Nonostante l’assenza di meriti però Dio ribadisce sia a Moshè che all’angelo che il popolo ebraico sarà liberato dall’Egitto. Perché? Un grande Maestro contemporaneo Rav Itzchak Hutner spiega che, per capire la liberazione dall’Egitto, dobbiamo capire il significato della parola Pèsach. Pèsach significa letteralmente “salto” e viene usata per indicare che l’angelo della morte salta le case degli ebrei quando colpisce i primogeniti egiziani. Ma secondo Rav Hutner ci sono vari salti nella liberazione dall’Egitto.

L’uscita dall’Egitto è un salto nel processo storico, non segue l’andamento normale della storia; ma è anche un salto da un altro punto di vista. Per poter liberare gli ebrei dall’Egitto, Dio decide di non guardare la loro situazione attuale e di fare un doppio salto, un salto all’indietro, ai patriarchi e al patto stipulato con essi.

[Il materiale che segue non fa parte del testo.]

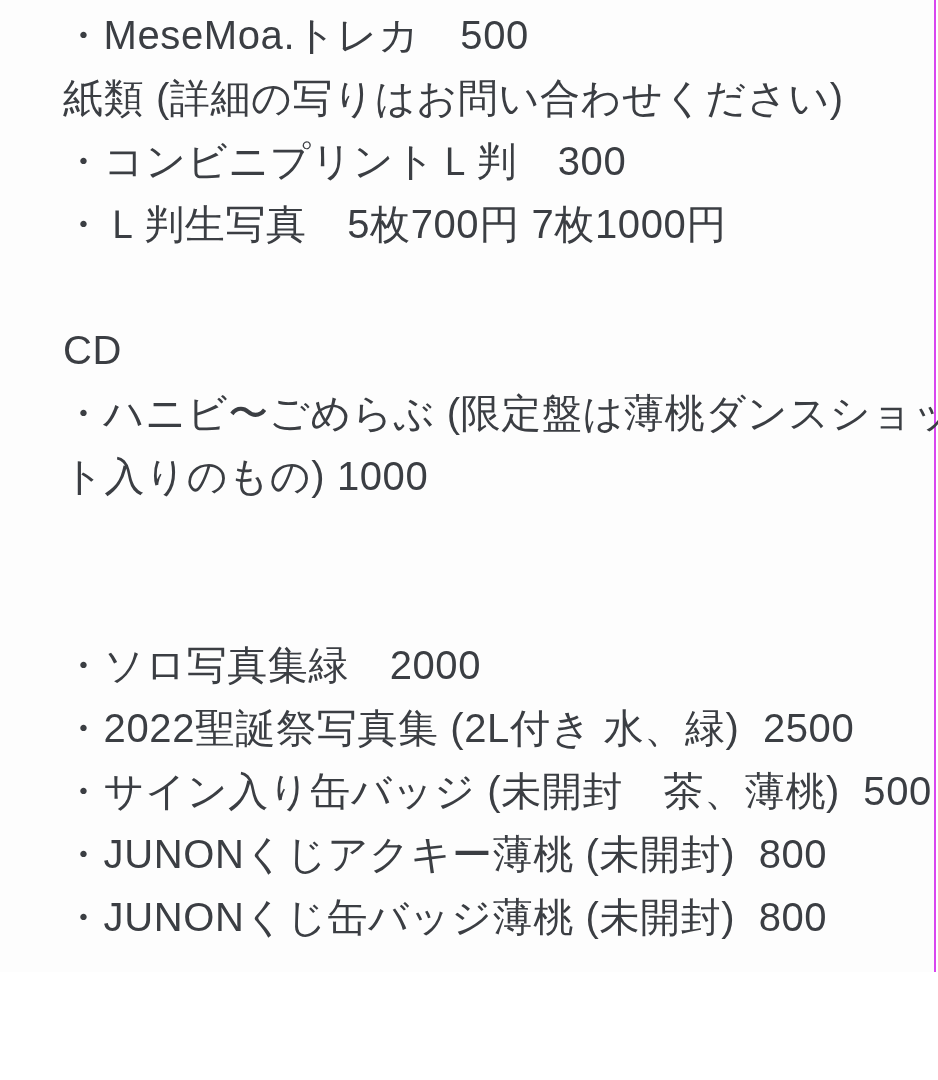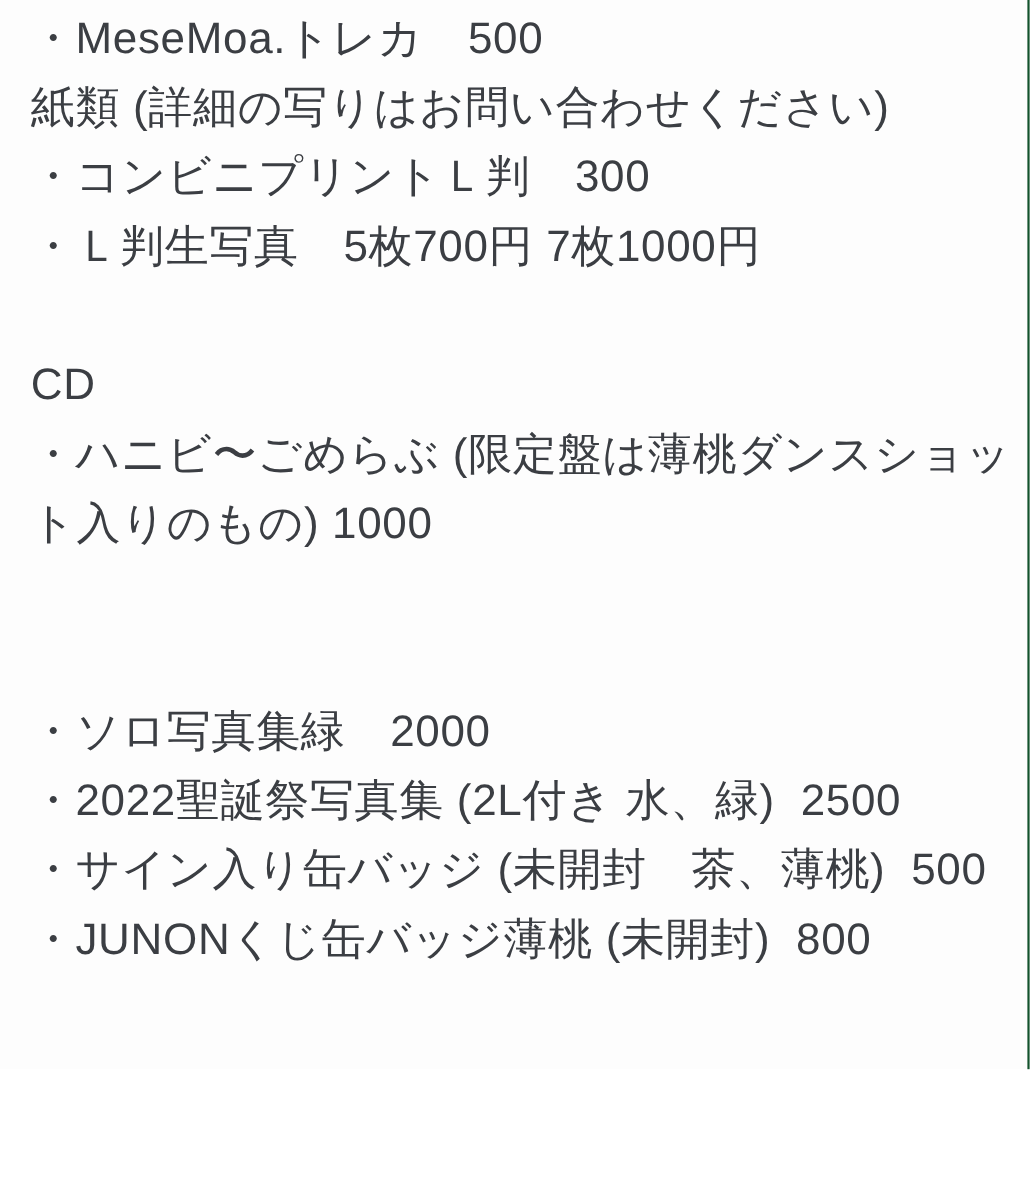"・MeseMoa.トレカ 500" .page { border-right: 2px solid #14532d -> 2px solid #d946ef; padding: 4px 0 0 28px -> 4px 0 0 63px }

Dio ricorda quel patto e i meriti dei padri. Il popolo ebraico in Egitto, pur essendo sceso secondo un famoso midràsh nelle 49 porte dell’impurità, ha mantenuto il rapporto con i patriarchi e con le proprie radici. Ma c’è anche un secondo salto. A Moshè Dio risponde che, quando farà uscire il popolo dall’Egitto, “serviranno Dio su questo monte”. È un chiaro riferimento al momento del Mattàn Torà, della rivelazione sul Sinai. Il secondo salto è verso il futuro, verso il momento straordinario in cui il popolo ebraico dirà “faremo e ascolteremo” sotto il Monte Sinai ed è questo il significato, secondo Rav Hutner, della “mano forte” che dobbiamo ricordare. La mano forte è la capacità di superare la situazione contingente collegandosi al passato e al futuro. Ricordare tutto ciò è anche un modello per la nostra identità. Dobbiamo essere capaci di recuperare il rapporto con le radici che ci proietti verso il futuro. Per fare questo ci vuole forza ma Pèsach è la dimostrazione che il popolo ebraico ha questa forza.